Bhuiyan et al. (2009) described two Saudi families with long QT syndrome 1, with an autosomal recessive pattern of inheritance. The first family had a 3-year-old boy; who suffered from an episode of loss of consciousness while swimming. His hearing was normal and there was no history of deafness in the family members. The second family had a 16-year-old boy who developed generalized seizures with cyanotic lips when he was 1-year-old. He had multiple seizure attacks till he was 4 years old. There were no seizure attacks after he was prescribed propranolol. The family history showed sudden unexplained death of several family members. The same homozygous mutations in the KCNQ1 gene were identified in the two patients. Both families originated from the Assir region, although they were not knowingly related. Haplotype analyses lend credence to the theory that mutations in both families originated from the same ancestor.

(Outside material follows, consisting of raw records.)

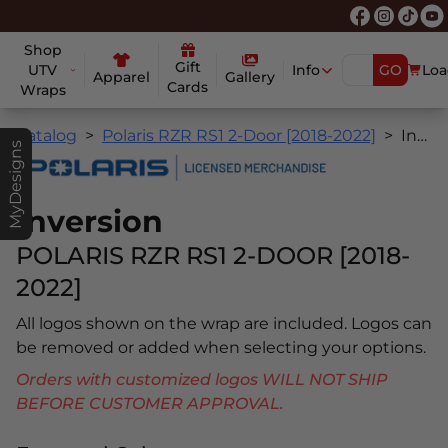
Shop
Gift
UTV
Info
GO
Loa
Apparel
Gallery
Cards
Wraps
Catalog
Polaris RZR RS1 2-Door [2018-2022]
Inversion
MyDesigns
Inversion
POLARIS RZR RS1 2-DOOR [2018-
2022]
All logos shown on the wrap are included. Logos can
be removed or added when selecting your options.
Orders with customized logos WILL NOT SHIP
BEFORE CUSTOMER APPROVAL.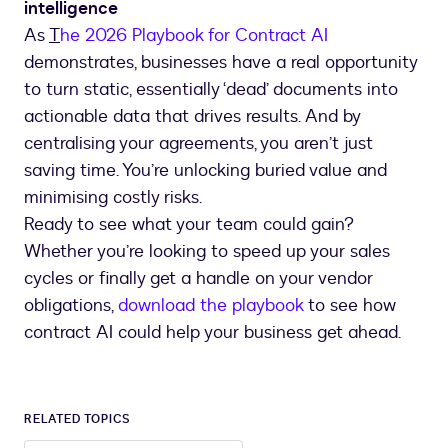
intelligence
As
T
he 2026 Playbook for Contract AI
demonstrates, businesses have a real opportunity
to turn static, essentially ‘dead’ documents into
actionable data that drives results. And by
centralising your agreements, you aren’t just
saving time. You’re unlocking buried value and
minimising costly risks.
Ready to see what your team could gain?
Whether you’re looking to speed up your sales
cycles or finally get a handle on your vendor
obligations,
download the playbook
to see how
contract AI could help your business get ahead.
RELATED TOPICS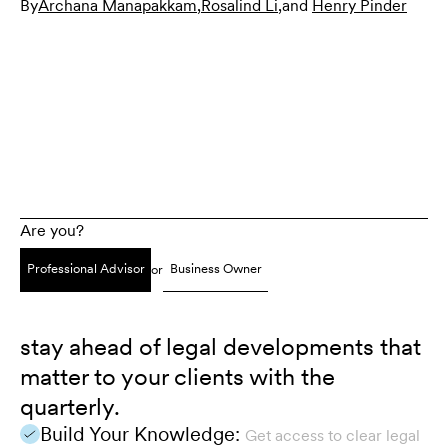
By
Archana Manapakkam
,
Rosalind Li
,
and
Henry Pinder
Are you?
Professional Advisor
Business Owner
or
stay ahead of legal developments that
matter to your clients with the
quarterly.
Build Your Knowledge:
Get access to clear legal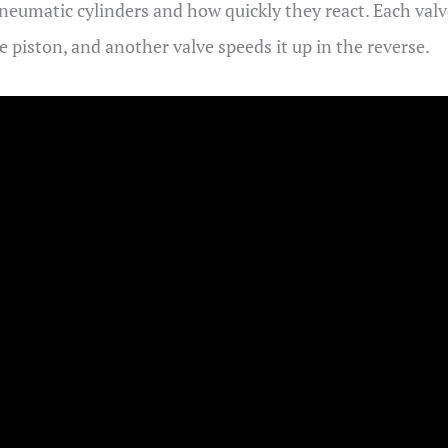
neumatic cylinders and how quickly they react. Each valve
piston, and another valve speeds it up in the reverse.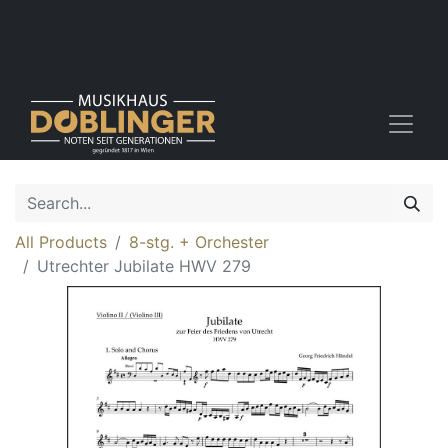
All Products
8-stg. + Orchester
Utrechter Jubilate HWV 279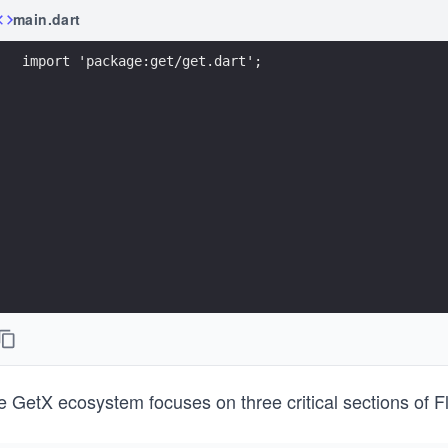
main.dart
import 'package:get/get.dart';
 GetX ecosystem focuses on three critical sections of Fl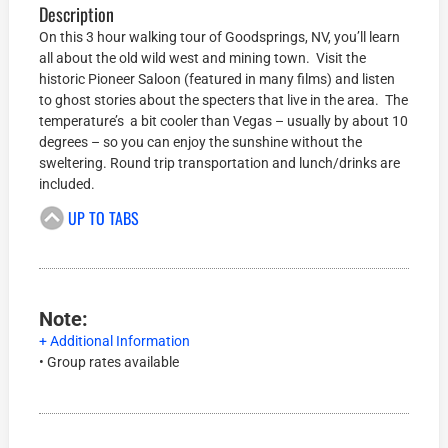
Description
On this 3 hour walking tour of Goodsprings, NV, you’ll learn
all about the old wild west and mining town. Visit the
historic Pioneer Saloon (featured in many films) and listen
to ghost stories about the specters that live in the area. The
temperature’s a bit cooler than Vegas – usually by about 10
degrees – so you can enjoy the sunshine without the
sweltering. Round trip transportation and lunch/drinks are
included.
UP TO TABS
Note:
+ Additional Information
• Group rates available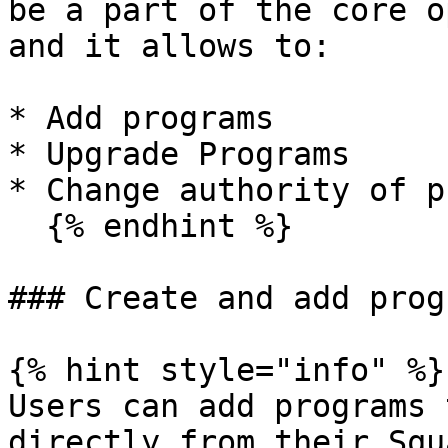
be a part of the core o
and it allows to:

* Add programs

* Upgrade Programs

* Change authority of p
  {% endhint %}

### Create and add progr
{% hint style="info" %}

Users can add programs 
directly from their Squa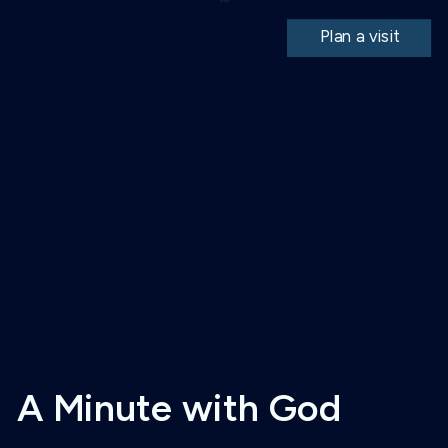
Plan a visit
A Minute with God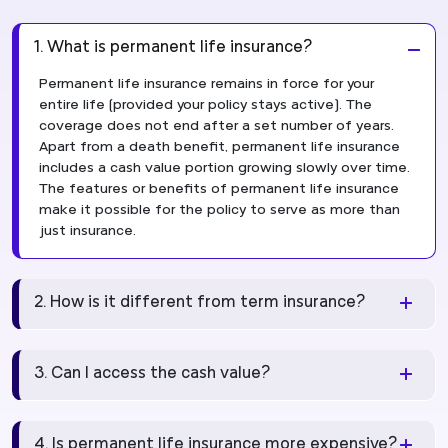
1. What is permanent life insurance?
Permanent life insurance remains in force for your
entire life (provided your policy stays active). The
coverage does not end after a set number of years.
Apart from a death benefit, permanent life insurance
includes a cash value portion growing slowly over time.
The features or benefits of permanent life insurance
make it possible for the policy to serve as more than
just insurance.
2. How is it different from term insurance?
3. Can I access the cash value?
4. Is permanent life insurance more expensive?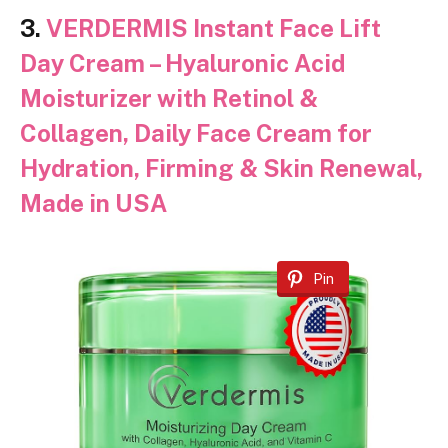
3.
VERDERMIS Instant Face Lift
Day Cream – Hyaluronic Acid
Moisturizer with Retinol &
Collagen, Daily Face Cream for
Hydration, Firming & Skin Renewal,
Made in USA
Pin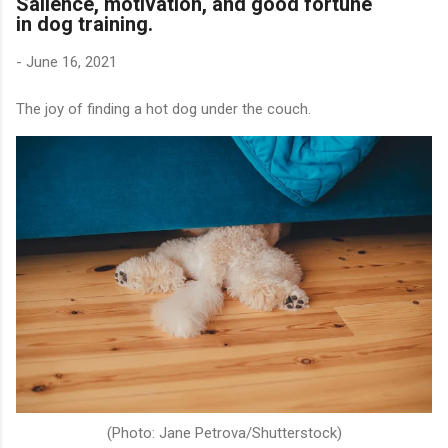
Salience, motivation, and good fortune
in dog training.
-
June 16, 2021
The joy of finding a hot dog under the couch.
(Photo: Jane Petrova/Shutterstock)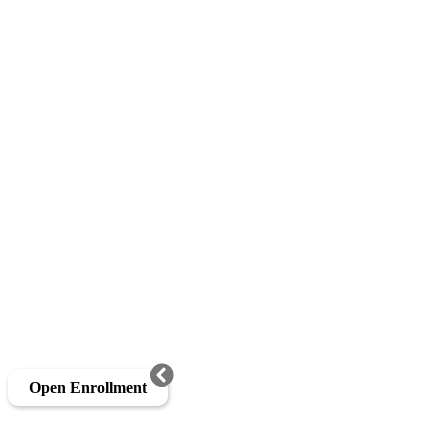
Open Enrollment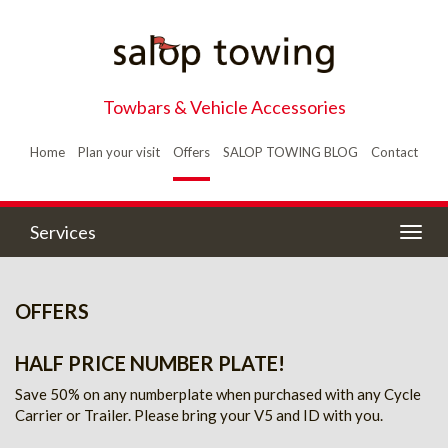
Towbars & Vehicle Accessories
Home
Plan your visit
Offers
SALOP TOWING BLOG
Contact
Services
Togg
navig
OFFERS
HALF PRICE NUMBER PLATE!
Save 50% on any numberplate when purchased with any Cycle
Carrier or Trailer. Please bring your V5 and ID with you.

Shinwari et al. (2013) studied a large Saudi family with Long QT Syndrome. The proband in this family was a 25-year old female who presented with a history of syncope, and was found to have a prolonged QTc interval of 550 ms. Her brother also had repeated syncope, requiring the implantation of an ICD. The family members in this extended family were assessed. Of the 26 members in this family who underwent assessment, only two were clinically symptomatic. However, gene sequencing identified a novel heterozygous c.773A>C (p.His258Pro) mutation in the KCNQ1 gene in 12 family members. The mutation showed incomplete penetrance, with only two of the 12 mutation carriers being clinically symptomatic. However, Shinwari et al. (2013) cautioned that seven of these 12 carriers were children, and were at risk of developing symptoms later.
Benhorin et al. (1993) referred to the unpublished work of Kerem and colleagues who indicated the existence of more than one genetic form of LQT and excluded linkage with HRAS1 in a very large affected Jewish family originating from the island of Jerba near Tunis and later residing in Israel. The studied family is probably the largest family with LQT outside the United States. Five years later, Benhorin et al. (1998) indicated that sudden cardiac death has been documented in five members of the family who were not alive at the initiation of their study. They studied many members (n=131) of the LQT-affected Jewish kindred and identified tight linkage between the LQT-affected status and LQT3 (lod score 6.13, with an estimated recombination fraction of zero). They also identified a new point-mutation, A to G substitution at nucleotide 5519 of the SCN5A gene, changing the aspartate 1840 to glycine, D1840G. The mutation was identified in all affected individuals (n=23), and not identified in any of the unaffected family members (n=40), or in 200 chromosomes of healthy control individuals. The mutation was identified in 3/12 individuals with equivocal phenotype, thus, providing an accurate diagnostic tool for all family members.